Exploring the Capabilities of Vision-Language Models to Detect Visual Bugs in HTML5 <canvas> Applications

The HyperText Markup Language 5 (HTML5) <canvas> is useful for creating visual-centric web applications. However, unlike traditional web applications, HTML5 <canvas> applications render objects onto the <canvas> bitmap without representing them in the Document Object Model (DOM). Mismatches between the expected and actual visual output of the <canvas> bitmap are termed visual bugs. Due to the visual-centric nature of <canvas> applications, visual bugs are important to detect because such bugs can render a <canvas> application useless. As we showed in prior work, Asset-Based graphics can provide the ground truth for a visual test oracle. However, many <canvas> applications procedurally generate their graphics. In this paper, we investigate how to detect visual bugs in <canvas> applications that use Procedural graphics as well. In particular, we explore the potential of Vision-Language Models (VLMs) to automatically detect visual bugs. Instead of defining an exact visual test oracle, information about the application's expected functionality (the context) can be provided with the screenshot as input to the VLM. To evaluate this approach, we constructed a dataset containing 80 bug-injected screenshots across four visual bug types (Layout, Rendering, Appearance, and State) plus 20 bug-free screenshots from 20 <canvas> applications. We ran experiments with a state-of-the-art VLM using several combinations of text and image context to describe each application's expected functionality. Our results show that by providing the application README(s), a description of visual bug types, and a bug-free screenshot as context, VLMs can be leveraged to detect visual bugs with up to 100% per-application accuracy.

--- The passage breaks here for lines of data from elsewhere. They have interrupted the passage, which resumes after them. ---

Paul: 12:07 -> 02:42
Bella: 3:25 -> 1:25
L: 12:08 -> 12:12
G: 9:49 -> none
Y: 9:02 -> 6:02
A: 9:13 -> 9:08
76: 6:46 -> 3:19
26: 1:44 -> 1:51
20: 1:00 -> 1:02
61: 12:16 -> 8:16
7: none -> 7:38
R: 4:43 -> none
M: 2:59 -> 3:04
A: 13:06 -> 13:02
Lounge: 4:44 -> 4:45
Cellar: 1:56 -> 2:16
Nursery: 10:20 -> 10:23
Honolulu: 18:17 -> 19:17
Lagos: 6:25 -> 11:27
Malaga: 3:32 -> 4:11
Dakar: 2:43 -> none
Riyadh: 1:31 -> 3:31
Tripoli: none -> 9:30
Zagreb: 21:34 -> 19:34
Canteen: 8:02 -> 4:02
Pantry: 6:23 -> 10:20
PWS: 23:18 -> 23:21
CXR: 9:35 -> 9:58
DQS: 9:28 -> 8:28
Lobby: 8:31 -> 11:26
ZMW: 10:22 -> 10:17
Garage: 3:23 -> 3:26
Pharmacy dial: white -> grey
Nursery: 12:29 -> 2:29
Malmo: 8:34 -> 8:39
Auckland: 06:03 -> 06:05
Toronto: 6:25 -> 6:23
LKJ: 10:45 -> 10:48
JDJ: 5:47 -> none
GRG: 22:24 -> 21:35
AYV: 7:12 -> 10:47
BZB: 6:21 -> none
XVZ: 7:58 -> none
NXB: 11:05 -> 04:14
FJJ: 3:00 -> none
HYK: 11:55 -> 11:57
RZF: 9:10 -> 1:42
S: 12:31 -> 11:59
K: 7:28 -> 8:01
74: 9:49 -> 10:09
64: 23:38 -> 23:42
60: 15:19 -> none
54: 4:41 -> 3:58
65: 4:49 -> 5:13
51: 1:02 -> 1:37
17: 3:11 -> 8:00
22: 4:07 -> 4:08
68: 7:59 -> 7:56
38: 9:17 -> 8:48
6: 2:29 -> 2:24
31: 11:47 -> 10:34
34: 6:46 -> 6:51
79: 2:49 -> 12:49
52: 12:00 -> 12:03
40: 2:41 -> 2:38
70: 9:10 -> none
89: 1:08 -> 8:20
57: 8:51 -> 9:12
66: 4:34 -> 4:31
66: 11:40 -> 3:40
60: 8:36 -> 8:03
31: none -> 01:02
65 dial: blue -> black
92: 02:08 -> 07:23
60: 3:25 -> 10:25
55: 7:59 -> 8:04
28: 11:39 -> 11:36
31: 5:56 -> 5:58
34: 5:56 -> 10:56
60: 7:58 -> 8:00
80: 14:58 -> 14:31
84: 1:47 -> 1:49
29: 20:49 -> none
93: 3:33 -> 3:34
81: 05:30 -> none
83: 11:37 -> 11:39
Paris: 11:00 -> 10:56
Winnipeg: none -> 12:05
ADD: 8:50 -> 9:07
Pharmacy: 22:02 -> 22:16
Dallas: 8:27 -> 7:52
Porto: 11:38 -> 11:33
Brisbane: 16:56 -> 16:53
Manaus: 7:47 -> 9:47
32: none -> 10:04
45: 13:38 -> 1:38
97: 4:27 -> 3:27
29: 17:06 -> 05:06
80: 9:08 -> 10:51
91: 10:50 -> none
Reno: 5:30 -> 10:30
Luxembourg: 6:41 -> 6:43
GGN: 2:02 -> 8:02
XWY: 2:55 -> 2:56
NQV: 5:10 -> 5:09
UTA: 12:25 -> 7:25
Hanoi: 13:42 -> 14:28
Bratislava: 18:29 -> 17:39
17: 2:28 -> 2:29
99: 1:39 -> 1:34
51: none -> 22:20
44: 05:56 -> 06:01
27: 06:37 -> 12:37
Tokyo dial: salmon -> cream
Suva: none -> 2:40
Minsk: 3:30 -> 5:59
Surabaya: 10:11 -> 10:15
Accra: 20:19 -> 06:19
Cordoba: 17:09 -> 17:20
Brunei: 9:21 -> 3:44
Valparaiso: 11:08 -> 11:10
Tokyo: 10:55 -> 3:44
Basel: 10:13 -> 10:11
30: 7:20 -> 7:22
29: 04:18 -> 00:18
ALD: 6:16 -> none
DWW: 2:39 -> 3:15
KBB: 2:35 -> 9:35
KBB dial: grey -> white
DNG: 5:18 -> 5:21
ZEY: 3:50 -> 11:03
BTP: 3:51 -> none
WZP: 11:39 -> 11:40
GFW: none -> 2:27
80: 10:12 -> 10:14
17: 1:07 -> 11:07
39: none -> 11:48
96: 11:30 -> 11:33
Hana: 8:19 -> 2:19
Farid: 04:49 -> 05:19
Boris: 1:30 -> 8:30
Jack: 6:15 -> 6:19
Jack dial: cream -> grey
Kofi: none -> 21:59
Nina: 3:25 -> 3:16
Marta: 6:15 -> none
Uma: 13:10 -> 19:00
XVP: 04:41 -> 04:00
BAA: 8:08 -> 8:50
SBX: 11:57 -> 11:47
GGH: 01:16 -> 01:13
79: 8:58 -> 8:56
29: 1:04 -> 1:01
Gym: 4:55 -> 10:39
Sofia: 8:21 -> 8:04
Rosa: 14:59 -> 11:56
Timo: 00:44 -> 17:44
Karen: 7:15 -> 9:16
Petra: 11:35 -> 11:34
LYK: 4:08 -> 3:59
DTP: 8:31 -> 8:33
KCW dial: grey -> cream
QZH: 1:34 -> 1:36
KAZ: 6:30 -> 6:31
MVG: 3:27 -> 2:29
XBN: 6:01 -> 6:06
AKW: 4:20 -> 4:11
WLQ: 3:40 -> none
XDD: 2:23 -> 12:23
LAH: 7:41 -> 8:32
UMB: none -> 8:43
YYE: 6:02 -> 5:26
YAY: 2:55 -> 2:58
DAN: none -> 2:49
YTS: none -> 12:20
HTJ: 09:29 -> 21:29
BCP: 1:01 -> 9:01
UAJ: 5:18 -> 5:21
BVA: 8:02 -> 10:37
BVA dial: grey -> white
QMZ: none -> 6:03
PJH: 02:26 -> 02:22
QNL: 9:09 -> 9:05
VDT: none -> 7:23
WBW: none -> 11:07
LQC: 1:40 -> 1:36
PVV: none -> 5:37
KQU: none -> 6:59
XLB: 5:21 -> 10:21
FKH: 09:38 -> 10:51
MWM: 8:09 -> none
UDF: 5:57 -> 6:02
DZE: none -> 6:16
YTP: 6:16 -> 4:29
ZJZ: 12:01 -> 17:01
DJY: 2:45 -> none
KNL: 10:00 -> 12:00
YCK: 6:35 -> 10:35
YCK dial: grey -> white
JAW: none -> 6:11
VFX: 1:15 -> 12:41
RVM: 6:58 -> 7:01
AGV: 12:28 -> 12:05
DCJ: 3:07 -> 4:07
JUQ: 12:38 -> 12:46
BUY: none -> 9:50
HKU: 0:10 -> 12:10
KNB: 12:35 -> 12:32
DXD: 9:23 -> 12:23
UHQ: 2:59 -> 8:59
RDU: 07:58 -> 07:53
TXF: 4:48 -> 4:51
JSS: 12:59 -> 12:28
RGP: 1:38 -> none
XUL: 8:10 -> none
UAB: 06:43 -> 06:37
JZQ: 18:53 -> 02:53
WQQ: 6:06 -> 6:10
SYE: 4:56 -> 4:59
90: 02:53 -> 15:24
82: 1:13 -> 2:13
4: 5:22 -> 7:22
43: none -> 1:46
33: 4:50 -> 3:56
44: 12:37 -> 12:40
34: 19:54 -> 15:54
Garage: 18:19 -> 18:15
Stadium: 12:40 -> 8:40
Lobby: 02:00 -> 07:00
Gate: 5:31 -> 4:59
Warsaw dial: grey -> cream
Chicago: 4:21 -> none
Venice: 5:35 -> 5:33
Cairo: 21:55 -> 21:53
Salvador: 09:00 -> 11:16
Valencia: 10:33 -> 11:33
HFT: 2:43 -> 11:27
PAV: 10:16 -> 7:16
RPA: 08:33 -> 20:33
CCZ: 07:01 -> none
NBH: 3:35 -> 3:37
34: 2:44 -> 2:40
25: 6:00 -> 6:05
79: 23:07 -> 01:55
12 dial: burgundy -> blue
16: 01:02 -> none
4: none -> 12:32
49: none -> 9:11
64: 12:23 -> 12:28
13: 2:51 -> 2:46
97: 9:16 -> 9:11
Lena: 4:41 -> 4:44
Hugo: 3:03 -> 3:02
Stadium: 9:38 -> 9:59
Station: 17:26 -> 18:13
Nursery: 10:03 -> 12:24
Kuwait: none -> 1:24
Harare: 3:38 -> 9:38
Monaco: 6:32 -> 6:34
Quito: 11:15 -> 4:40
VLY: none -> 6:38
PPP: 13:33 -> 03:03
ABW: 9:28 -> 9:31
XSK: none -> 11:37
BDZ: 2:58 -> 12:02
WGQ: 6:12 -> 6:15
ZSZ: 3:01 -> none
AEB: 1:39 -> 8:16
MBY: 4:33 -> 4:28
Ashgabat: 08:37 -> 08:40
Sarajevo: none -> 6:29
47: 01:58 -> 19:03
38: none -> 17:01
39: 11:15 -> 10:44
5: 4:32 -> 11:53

翻译：超文本标记语言5（HTML5）的<canvas>元素对于创建以视觉为中心的Web应用十分有用。然而，与传统Web应用不同，HTML5 <canvas>应用将对象渲染到<canvas>位图上，而不在文档对象模型（DOM）中表示它们。<canvas>位图的预期视觉输出与实际输出之间的不匹配被称为视觉缺陷。由于<canvas>应用以视觉为中心的特性，检测视觉缺陷至关重要，因为此类缺陷可能导致<canvas>应用完全失效。正如我们在先前工作中所示，基于资产的图形可以为视觉测试预言提供真实基准。然而，许多<canvas>应用通过程序化方式生成其图形。本文研究了如何在使用程序化图形的<canvas>应用中检测视觉缺陷。具体而言，我们探索了利用视觉语言模型（VLM）自动检测视觉缺陷的潜力。无需定义精确的视觉测试预言，只需将关于应用预期功能的信息（上下文）与屏幕截图一同作为VLM的输入即可。为评估该方法，我们构建了一个数据集，包含来自20个<canvas>应用的80张注入缺陷的屏幕截图（涵盖四种视觉缺陷类型：布局、渲染、外观和状态）以及20张无缺陷屏幕截图。我们使用最先进的VLM进行了实验，尝试了多种文本与图像上下文的组合来描述每个应用的预期功能。结果表明，通过提供应用README文档、视觉缺陷类型描述以及无缺陷屏幕截图作为上下文，VLM检测视觉缺陷的单应用准确率最高可达100%。